Dalam percakapan yang sama, Costa menceritakan foto terkenalnya bersama Hulk, yang diabadikan saat ia masih remaja di Guimarães.
Foto tersebut diambil ketika ayahnya menjemputnya ke restoran tempat Hulk hadir, menciptakan kenangan yang ia bagikan kepada media.
Costa menegaskan bahwa meskipun ia pendukung Porto sejak kecil, masa di Guimarães memberi “cinta dan kasih sayang” khusus terhadap klub.
Sementara di Brasil, tim Porto Vitória memulai kampanye Copa Verde dengan skuad cadangan dan pemain U‑20.

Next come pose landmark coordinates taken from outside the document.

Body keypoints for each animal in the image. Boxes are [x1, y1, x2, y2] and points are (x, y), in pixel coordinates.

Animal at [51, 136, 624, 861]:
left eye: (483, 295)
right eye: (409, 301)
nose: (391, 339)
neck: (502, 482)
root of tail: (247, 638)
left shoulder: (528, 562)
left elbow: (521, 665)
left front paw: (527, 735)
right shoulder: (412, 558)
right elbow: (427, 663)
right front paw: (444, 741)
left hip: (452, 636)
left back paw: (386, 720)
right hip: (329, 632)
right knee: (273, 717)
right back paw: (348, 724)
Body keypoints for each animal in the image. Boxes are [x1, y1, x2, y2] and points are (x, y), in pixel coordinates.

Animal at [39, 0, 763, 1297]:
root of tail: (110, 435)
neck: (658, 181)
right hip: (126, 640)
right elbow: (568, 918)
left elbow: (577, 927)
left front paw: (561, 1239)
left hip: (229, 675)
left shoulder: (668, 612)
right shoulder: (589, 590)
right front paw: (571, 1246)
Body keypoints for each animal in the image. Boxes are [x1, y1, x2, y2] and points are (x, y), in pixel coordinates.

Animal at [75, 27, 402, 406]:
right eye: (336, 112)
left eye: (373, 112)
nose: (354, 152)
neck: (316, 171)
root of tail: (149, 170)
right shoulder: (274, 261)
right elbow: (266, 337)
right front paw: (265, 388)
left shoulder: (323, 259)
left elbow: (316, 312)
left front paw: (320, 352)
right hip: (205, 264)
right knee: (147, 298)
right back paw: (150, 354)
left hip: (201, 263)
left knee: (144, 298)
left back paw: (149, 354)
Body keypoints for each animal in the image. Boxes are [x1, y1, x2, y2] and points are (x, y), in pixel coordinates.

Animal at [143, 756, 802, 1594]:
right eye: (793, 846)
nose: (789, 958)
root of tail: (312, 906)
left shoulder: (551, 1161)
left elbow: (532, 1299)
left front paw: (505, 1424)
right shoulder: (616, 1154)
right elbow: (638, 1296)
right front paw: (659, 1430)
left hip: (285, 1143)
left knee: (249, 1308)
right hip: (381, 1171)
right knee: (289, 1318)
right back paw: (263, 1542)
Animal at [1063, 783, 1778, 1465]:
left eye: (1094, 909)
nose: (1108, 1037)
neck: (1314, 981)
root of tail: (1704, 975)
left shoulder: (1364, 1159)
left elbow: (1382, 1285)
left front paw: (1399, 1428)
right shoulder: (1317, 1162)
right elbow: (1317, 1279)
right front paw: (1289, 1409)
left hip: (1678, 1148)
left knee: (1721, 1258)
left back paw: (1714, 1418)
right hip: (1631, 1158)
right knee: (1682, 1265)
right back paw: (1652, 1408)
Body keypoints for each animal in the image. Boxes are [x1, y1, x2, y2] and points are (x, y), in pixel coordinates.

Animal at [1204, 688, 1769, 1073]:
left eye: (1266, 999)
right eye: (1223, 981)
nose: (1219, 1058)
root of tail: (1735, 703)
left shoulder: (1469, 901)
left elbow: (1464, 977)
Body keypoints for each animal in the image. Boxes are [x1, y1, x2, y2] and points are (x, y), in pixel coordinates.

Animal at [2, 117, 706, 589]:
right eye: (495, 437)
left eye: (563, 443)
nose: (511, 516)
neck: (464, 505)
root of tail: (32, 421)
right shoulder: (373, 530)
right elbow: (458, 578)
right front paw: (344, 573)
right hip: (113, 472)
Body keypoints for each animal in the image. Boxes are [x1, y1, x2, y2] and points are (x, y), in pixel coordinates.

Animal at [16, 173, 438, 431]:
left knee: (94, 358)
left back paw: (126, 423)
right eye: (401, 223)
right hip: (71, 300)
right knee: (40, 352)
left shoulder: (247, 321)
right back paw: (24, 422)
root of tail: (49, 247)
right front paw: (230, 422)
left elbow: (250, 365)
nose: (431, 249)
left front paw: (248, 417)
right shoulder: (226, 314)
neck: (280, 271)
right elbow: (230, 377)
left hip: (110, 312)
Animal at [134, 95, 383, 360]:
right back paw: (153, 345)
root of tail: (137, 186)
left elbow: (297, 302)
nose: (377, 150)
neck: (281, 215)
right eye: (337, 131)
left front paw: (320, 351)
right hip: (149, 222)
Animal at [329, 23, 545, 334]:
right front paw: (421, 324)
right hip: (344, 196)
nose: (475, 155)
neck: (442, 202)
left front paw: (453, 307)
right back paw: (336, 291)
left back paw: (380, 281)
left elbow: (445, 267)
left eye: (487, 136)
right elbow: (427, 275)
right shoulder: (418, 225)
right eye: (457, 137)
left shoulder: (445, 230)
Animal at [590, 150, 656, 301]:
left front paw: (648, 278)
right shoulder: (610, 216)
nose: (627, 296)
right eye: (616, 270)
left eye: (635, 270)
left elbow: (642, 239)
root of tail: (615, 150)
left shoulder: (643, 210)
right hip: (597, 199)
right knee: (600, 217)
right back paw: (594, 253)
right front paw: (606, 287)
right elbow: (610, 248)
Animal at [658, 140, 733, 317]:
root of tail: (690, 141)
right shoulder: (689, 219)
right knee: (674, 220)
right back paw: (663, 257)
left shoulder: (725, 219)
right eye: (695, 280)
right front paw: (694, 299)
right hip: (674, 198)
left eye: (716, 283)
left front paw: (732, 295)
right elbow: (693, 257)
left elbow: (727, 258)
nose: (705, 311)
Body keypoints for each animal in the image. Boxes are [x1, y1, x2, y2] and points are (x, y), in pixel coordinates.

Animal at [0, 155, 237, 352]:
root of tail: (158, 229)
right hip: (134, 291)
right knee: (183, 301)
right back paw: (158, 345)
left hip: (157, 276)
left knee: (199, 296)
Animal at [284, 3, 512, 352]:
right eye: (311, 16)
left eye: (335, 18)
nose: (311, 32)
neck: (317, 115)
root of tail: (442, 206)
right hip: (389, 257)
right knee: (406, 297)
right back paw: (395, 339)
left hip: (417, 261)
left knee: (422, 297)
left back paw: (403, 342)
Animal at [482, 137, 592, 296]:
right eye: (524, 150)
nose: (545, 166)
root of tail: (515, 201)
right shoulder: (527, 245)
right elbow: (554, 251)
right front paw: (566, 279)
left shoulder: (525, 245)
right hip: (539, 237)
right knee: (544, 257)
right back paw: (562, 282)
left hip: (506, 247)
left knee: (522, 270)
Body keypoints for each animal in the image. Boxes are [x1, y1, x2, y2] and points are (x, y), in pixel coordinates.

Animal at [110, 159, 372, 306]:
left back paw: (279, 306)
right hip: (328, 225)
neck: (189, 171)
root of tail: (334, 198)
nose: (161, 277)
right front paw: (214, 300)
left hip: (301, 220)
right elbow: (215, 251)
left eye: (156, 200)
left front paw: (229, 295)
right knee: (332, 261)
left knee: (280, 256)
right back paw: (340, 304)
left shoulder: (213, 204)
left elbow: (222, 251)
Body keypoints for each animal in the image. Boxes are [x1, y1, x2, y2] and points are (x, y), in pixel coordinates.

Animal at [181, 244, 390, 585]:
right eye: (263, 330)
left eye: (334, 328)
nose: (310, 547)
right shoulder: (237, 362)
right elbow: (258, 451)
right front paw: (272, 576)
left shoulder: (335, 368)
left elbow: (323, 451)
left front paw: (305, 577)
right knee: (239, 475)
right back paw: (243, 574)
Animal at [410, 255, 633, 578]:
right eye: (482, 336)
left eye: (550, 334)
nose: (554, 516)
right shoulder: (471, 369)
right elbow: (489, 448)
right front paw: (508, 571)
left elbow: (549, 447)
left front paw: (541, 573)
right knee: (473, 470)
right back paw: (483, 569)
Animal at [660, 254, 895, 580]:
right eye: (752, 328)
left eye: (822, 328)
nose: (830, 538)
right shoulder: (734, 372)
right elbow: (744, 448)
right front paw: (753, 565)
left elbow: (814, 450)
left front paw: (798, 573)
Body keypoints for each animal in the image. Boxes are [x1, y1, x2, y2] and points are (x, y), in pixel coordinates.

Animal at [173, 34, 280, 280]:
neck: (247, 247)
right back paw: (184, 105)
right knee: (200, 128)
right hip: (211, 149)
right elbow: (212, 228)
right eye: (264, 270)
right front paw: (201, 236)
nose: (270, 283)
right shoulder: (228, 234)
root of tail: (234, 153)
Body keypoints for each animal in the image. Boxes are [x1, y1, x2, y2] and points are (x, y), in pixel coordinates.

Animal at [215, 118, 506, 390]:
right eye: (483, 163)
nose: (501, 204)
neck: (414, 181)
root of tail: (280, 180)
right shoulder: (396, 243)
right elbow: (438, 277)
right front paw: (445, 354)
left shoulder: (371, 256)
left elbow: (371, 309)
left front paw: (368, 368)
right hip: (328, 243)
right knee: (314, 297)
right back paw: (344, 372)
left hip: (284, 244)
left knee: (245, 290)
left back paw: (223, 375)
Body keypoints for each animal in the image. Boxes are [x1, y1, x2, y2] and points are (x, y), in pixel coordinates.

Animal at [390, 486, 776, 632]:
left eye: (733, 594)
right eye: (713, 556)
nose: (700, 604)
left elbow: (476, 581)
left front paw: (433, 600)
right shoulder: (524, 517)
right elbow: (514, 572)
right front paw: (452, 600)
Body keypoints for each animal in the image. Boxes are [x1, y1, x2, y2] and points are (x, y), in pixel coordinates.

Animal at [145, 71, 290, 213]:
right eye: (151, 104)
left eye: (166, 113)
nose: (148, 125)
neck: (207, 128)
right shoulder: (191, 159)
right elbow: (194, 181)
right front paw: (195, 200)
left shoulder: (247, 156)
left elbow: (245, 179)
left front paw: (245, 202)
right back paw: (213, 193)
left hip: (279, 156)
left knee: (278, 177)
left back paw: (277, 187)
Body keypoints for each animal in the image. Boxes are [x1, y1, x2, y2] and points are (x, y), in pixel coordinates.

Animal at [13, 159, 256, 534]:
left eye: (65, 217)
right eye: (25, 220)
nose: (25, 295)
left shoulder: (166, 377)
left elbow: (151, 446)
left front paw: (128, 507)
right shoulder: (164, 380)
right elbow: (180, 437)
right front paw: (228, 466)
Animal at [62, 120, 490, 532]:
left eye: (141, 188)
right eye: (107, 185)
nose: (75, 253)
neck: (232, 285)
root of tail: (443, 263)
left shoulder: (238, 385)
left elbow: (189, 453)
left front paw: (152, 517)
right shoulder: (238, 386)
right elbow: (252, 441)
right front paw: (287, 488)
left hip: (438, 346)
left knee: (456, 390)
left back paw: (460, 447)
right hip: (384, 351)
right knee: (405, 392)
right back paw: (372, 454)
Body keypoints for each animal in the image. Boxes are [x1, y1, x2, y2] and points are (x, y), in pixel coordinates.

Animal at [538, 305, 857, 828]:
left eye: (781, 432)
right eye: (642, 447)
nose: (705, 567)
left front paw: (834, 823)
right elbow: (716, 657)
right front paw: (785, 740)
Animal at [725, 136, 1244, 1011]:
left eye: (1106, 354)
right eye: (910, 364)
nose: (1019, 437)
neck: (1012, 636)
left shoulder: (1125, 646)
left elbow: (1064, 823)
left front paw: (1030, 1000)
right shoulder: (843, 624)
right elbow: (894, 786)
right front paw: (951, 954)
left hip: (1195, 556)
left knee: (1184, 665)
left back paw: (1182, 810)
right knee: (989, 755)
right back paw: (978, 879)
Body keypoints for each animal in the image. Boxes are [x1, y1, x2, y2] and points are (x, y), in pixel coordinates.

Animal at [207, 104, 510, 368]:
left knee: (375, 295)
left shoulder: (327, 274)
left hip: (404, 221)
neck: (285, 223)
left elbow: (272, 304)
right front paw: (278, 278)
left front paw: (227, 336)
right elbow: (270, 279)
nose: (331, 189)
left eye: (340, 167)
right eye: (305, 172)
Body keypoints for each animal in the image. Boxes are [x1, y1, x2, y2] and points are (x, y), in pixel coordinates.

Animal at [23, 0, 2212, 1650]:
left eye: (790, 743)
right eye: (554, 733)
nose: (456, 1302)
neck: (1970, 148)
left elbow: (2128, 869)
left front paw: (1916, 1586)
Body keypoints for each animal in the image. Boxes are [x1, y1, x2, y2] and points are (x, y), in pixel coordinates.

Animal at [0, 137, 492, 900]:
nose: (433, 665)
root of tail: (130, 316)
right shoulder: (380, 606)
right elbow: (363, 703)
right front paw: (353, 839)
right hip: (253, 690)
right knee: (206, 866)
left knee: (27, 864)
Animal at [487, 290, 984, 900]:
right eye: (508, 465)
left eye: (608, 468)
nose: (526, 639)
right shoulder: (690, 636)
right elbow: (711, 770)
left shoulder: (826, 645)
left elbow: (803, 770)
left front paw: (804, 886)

Pada pertandingan pembuka melawan Gama, tim dari Distrito Federal berhasil menang 1‑0, menimbulkan kekecewaan bagi pelatih Porto Vitória.
Pelatih Porto Vitória mengakui bahwa penggunaan pemain cadangan bertujuan memberi istirahat bagi skuad utama menjelang fase grup selanjutnya.
Kekalahan tersebut menambah tekanan pada manajemen klub yang tengah menyiapkan tanggal penting kompetisi domestik dan Serie D.
Di sisi lain, Juventus tengah meninjau kebutuhan penyerang gawang menjelang musim 2026‑27 setelah performa menurun dari Szczęsny dan Perin.
Analisis menunjukkan bahwa Juventus mempertimbangkan pemindahan penyerang gawang muda dari FC Porto, Diogo Costa.
Diogo Costa, yang kini menjadi pilihan utama Portugal, dikenal dengan kemampuan menahan penalti dan distribusi bola yang akurat.
Rekornya mencakup tiga penyelamatan penalti beruntun di Liga Champions 2024 dan tiga penyelamatan dalam satu adu penalti di Euro 2024.
Juventus menilai profil Costa cocok dengan filosofi modern, termasuk kemampuan menutup sudut dan melancarkan serangan cepat.
Namun, transfer pemain Portugal ke Italia masih memerlukan persetujuan kedua klub dan negosiasi nilai pasar yang belum terungkap.
Kombinasi cerita dari dua klub bernama Porto menunjukkan dinamika yang berbeda: di Eropa, tekanan tinggi dan ambisi internasional; di Amerika Selatan, tantangan logistik dan strategi skuad cadangan.
Kedua situasi menegaskan bahwa nama Porto tetap menjadi simbol kompetisi yang menuntut konsistensi, baik di liga domestik maupun kompetisi lintas batas.
Artikel ini dipublikasikan oleh Media Kampung.